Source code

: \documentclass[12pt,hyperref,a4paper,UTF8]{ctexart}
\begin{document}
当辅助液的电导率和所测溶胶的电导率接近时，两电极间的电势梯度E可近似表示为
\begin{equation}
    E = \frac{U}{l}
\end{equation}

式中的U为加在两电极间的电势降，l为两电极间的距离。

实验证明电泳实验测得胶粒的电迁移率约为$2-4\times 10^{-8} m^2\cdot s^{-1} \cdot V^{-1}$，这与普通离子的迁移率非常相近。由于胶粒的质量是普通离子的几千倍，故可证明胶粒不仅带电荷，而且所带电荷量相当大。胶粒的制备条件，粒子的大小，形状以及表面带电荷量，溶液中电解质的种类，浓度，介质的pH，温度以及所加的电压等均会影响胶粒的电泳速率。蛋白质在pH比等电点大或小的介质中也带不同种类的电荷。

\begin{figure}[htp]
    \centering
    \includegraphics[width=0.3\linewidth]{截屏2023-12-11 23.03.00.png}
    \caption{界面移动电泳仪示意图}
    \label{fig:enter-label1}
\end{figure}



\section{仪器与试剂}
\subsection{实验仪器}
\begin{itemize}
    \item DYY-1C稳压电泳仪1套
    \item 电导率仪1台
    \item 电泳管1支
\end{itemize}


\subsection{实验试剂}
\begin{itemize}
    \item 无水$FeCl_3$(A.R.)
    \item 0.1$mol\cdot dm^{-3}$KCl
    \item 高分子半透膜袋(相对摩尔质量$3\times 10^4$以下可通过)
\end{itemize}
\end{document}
|---|
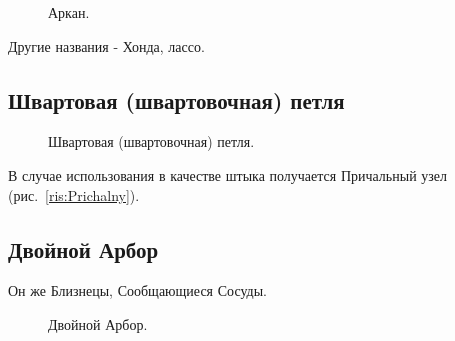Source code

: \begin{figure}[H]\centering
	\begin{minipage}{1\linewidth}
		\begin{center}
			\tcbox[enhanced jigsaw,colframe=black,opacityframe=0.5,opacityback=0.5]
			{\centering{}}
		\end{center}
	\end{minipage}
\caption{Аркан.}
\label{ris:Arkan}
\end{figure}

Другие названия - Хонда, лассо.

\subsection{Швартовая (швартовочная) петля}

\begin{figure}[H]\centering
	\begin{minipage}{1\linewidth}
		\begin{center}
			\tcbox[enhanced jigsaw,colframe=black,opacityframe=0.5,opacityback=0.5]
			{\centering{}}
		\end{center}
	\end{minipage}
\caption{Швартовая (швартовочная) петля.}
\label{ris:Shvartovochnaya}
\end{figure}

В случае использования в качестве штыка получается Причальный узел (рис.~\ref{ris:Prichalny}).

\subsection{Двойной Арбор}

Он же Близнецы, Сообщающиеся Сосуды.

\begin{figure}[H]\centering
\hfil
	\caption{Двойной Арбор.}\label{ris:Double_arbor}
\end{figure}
|---|
Your assignment:
Take each line above that holds the string "subsection" and copy it.

Reply to the task:
\subsection{实验仪器}
\subsection{实验试剂}
\subsection{Швартовая (швартовочная) петля}
\subsection{Двойной Арбор}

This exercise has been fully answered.